* [To-do item]:
Extract every line in the listing below that contains the word "this". Matches must have the same capitalization.

—————

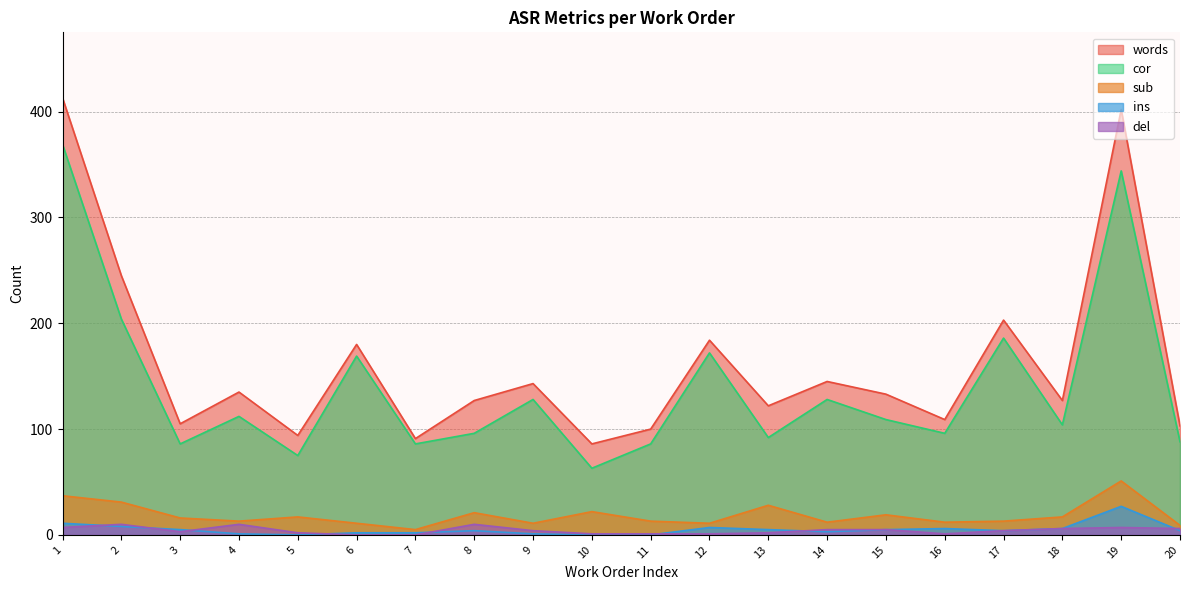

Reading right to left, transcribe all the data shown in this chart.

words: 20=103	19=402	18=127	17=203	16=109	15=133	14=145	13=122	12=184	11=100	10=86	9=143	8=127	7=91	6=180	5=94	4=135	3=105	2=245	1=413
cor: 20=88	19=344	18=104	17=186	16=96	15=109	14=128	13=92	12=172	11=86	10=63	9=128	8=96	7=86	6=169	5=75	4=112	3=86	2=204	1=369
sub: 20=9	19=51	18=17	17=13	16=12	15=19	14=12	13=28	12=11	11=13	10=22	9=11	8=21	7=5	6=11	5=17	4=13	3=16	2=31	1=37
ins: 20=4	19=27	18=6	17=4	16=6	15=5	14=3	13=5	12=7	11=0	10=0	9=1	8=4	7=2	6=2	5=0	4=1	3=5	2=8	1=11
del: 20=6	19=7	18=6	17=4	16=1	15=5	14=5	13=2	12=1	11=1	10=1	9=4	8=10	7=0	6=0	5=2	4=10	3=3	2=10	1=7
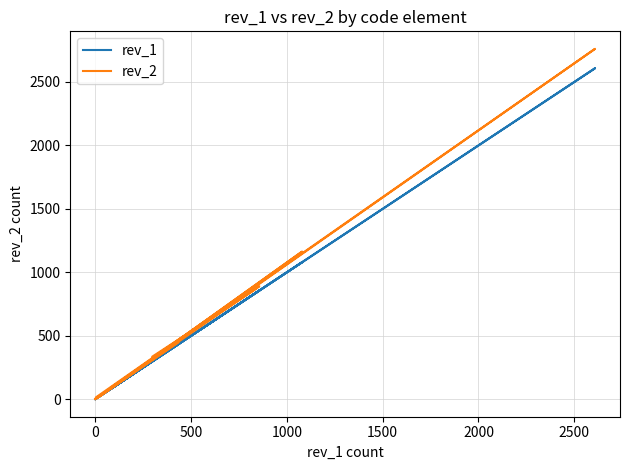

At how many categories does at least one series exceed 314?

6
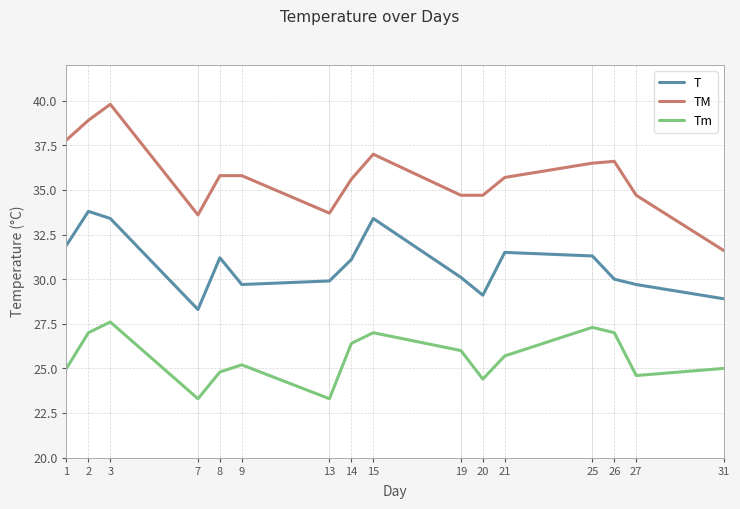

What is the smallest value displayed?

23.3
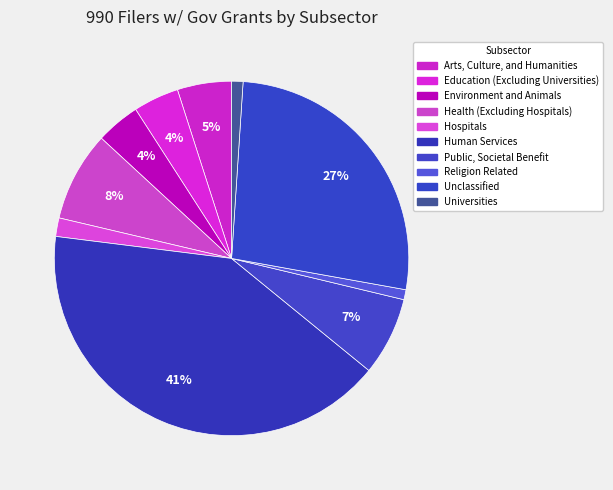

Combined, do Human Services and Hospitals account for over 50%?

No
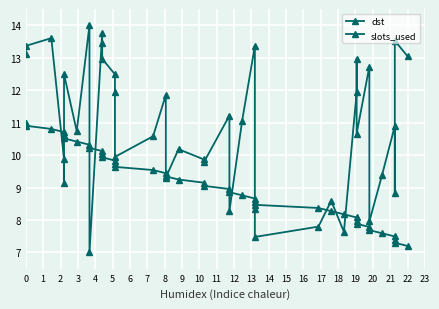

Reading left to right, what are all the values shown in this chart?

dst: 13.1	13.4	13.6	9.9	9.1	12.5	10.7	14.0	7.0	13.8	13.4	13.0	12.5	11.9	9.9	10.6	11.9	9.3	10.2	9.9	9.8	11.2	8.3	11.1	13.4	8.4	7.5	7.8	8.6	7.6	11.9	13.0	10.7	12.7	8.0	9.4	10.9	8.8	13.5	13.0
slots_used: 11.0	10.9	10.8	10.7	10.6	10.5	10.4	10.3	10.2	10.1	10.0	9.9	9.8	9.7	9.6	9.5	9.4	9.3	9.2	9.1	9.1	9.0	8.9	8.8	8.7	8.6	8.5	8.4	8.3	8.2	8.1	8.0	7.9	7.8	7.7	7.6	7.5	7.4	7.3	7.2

—————

* [Solution]:
Reading right to left, transcribe all the data shown in this chart.
Reading left to right, what are all the values shown in this chart?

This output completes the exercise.